Miniaturized Oligonucleotide Arrays A new tool for discriminating colonization from infection due to Staphylococcus aureus in diabetic foot ulcers

2007 
OBJECTIVE —We sought to evaluate the use of oligonucleotide arrays to discriminate colonization from infection due to Staphylococcus aureus in diabetic foot ulcers. RESEARCH DESIGN AND METHODS —We included diabetic patients hospitalized in a diabetic foot department for an episode of foot ulcer. Only patients who had no antibiotic treatment during the previous 6 months were included. At admission, ulcers were classified on clinical examination, according to the Infectious Diseases Society of America system. Seventy-two patients with a culture positive only for S. aureus as the sole pathogen were included. In individuals with a grade 1 ulcer, a second wound bacterial specimen was obtained 1 month later.
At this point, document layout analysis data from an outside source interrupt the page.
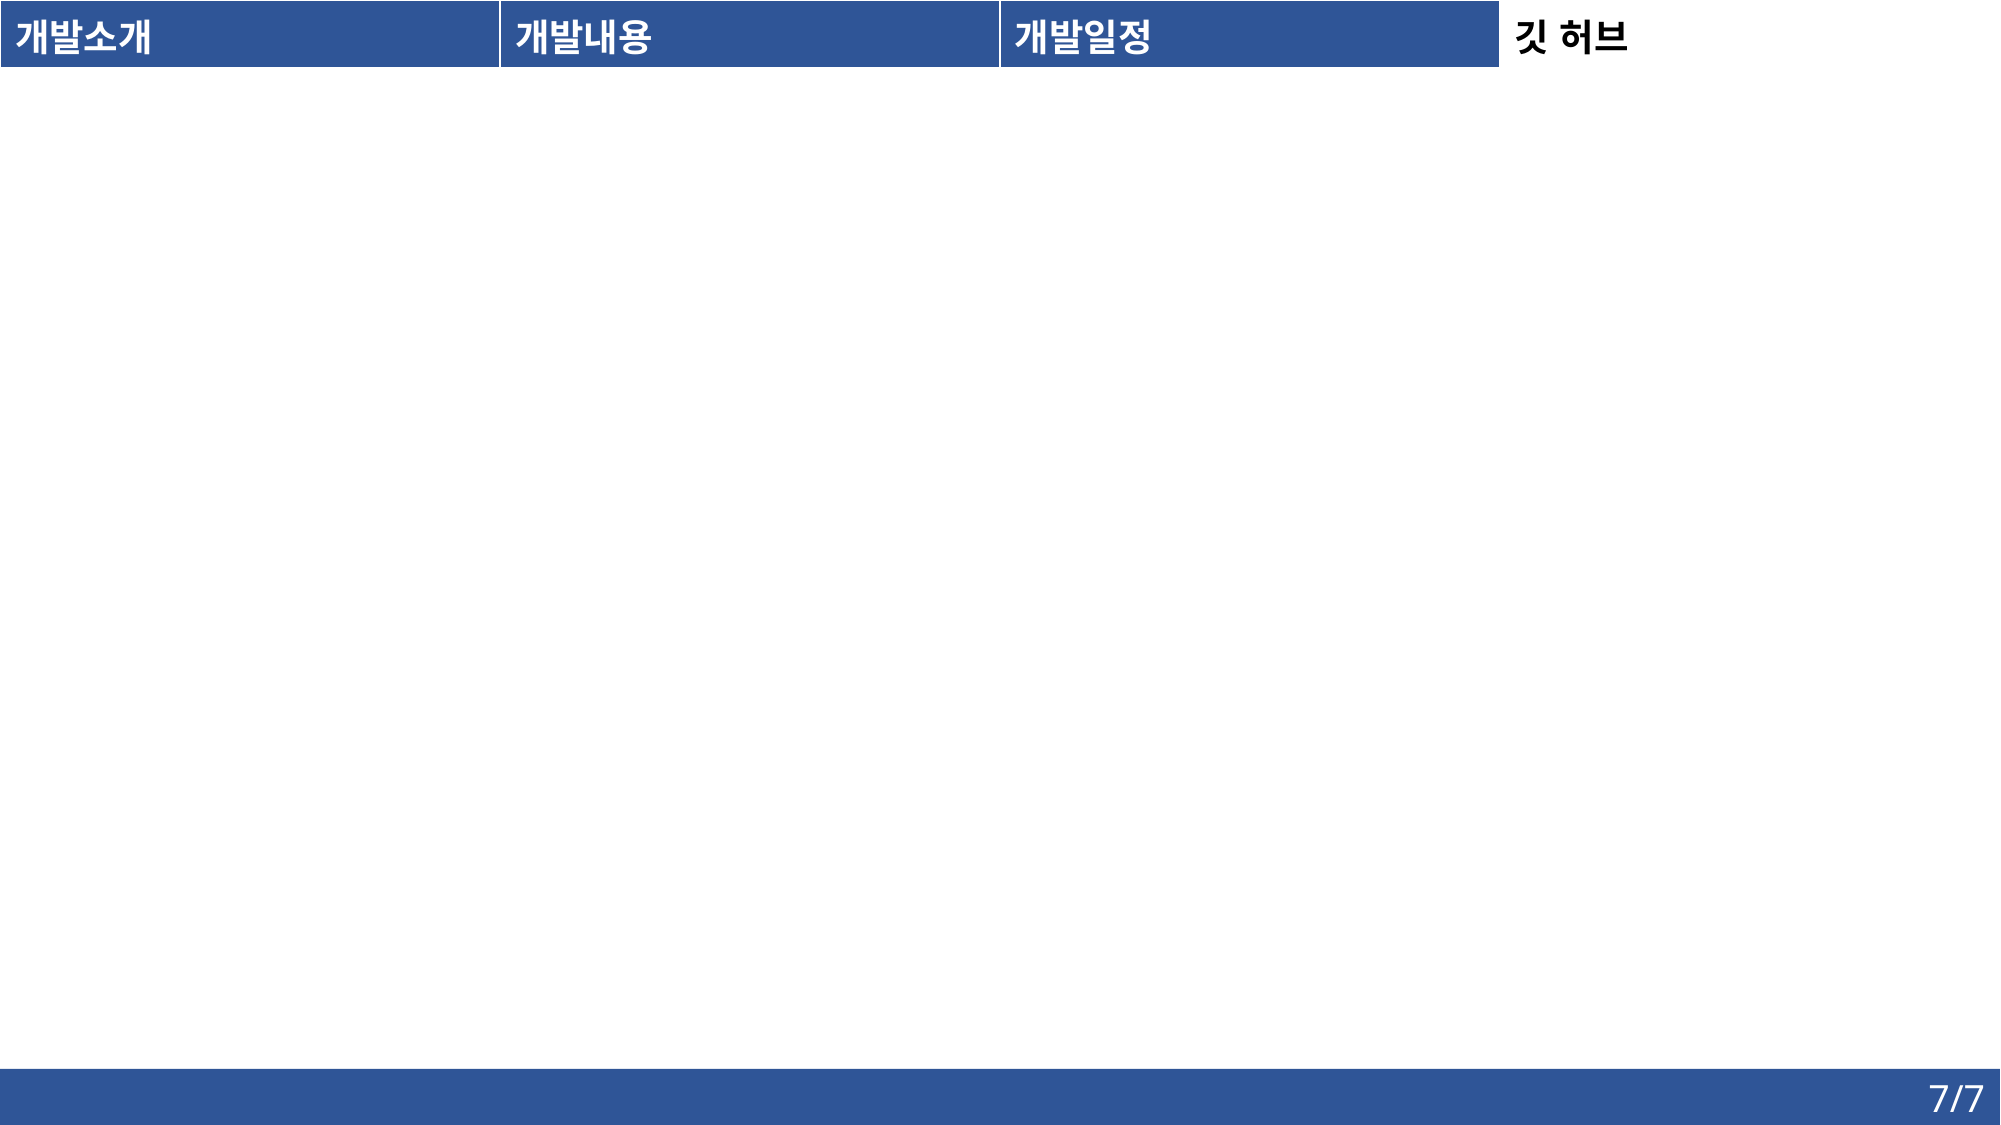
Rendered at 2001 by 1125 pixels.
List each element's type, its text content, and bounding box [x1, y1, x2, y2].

table_header 개발소개 [1, 1, 499, 67]
table_header 깃 허브 [1501, 1, 1999, 67]
table_header 개발일정 [1001, 1, 1499, 67]
text_box 7/7 [0, 1068, 2000, 1125]
table_header 개발내용 [501, 1, 999, 67]
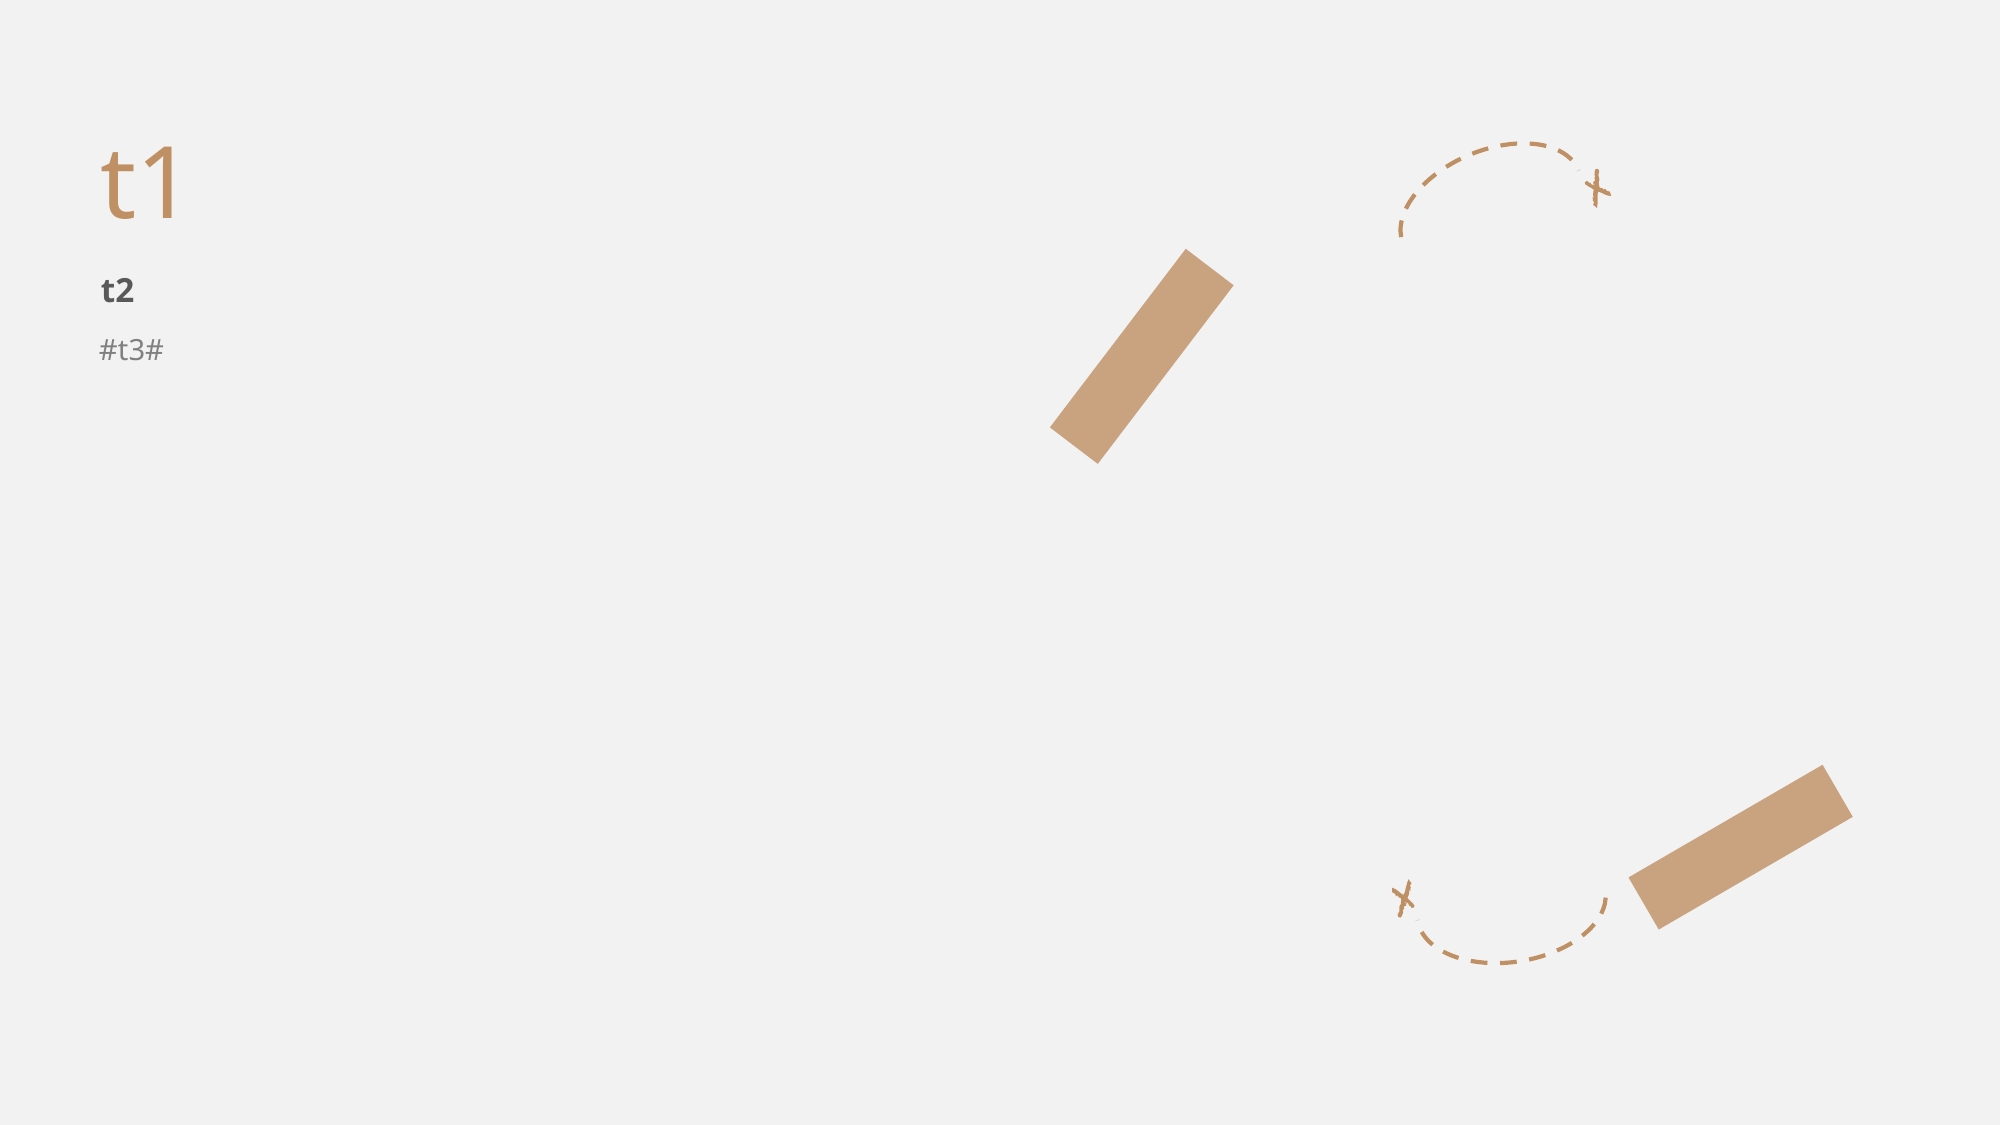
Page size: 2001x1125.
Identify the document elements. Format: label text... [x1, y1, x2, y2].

text_box t1 [100, 118, 785, 239]
text_box #t3# [98, 313, 951, 367]
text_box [1391, 845, 1607, 959]
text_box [1395, 150, 1611, 265]
text_box t2 [100, 248, 785, 309]
text_box [1049, 369, 1094, 462]
picture [1094, 238, 1861, 922]
text_box [1654, 922, 1672, 930]
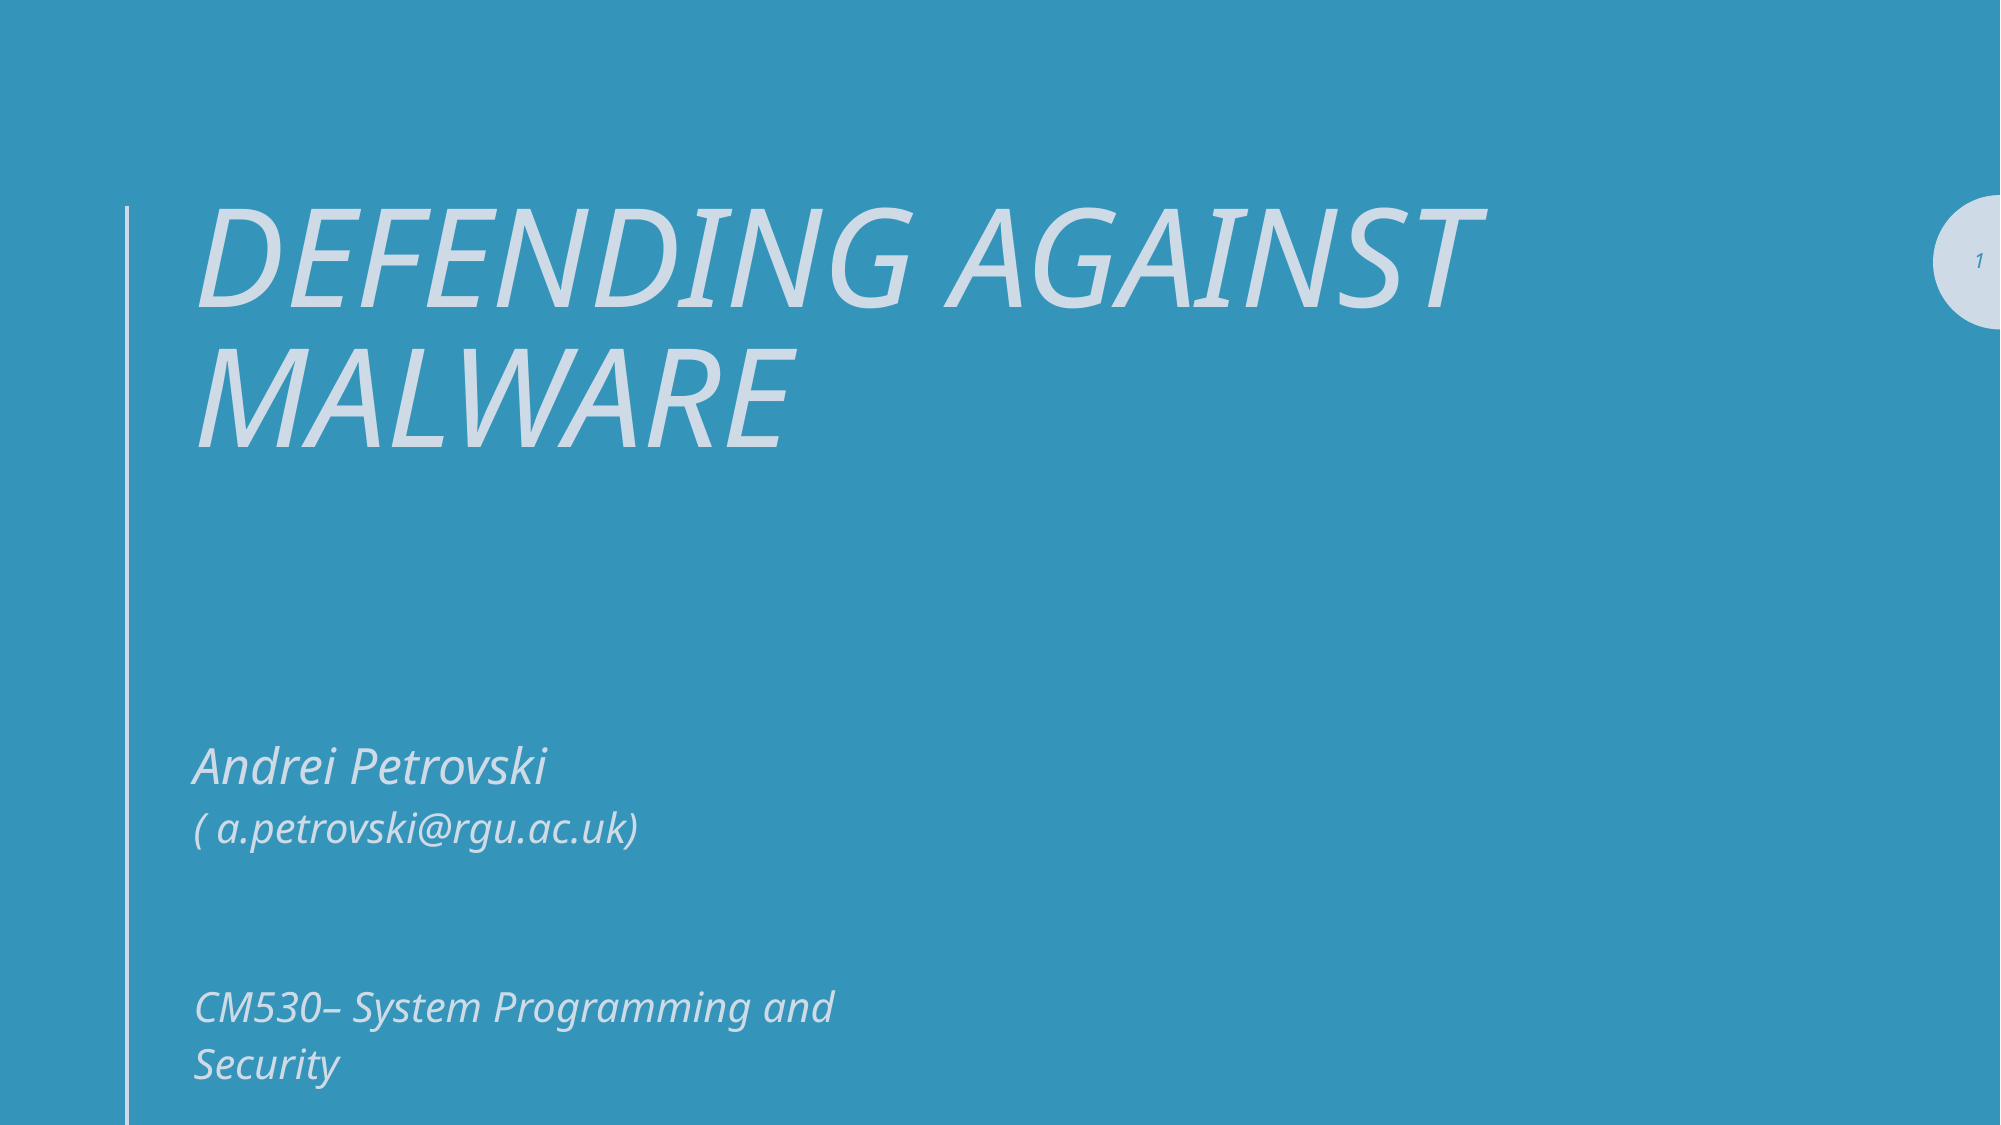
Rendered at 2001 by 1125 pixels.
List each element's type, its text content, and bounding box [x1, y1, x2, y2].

text_box Andrei Petrovski ( a.petrovski@rgu.ac.uk) [178, 718, 944, 888]
subtitle CM530– System Programming and Security [178, 966, 944, 1083]
slide_number 1 [1933, 232, 2000, 293]
title Defending against malware [178, 187, 1610, 772]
Using oligonucleotide arrays, S. aureus resistance and virulence genes were compared between grade 1 and grades 2–4 ulcers. RESULTS — S. aureus was initially isolated from 22 grade 1 and 50 grade 2–4 ulcers: 35 were methicillin resistant and 37 methicillin sensitive. In 20 grade 1 ulcers (92%), no virulence genes were identified, whereas these genes were present in all but 1 grade 2–4 ulcers. During follow-up, the two grade 1 ulcers that were infected with strains carrying virulence genes rapidly deteriored; the array technology showed unchanged genotype profiles. On the contrary, two grade 1 ulcers healed: the genotype profiles were different from those at inclusion but without appearance of virulence genes. CONCLUSIONS —The DNA array appears as a promising technique and is easy to perform. Our observational study suggests that it might help distinguish colonized grade 1 from infected grade 2 wounds, predict ulcer outcome, and contribute to a more adequate use of antibiotics.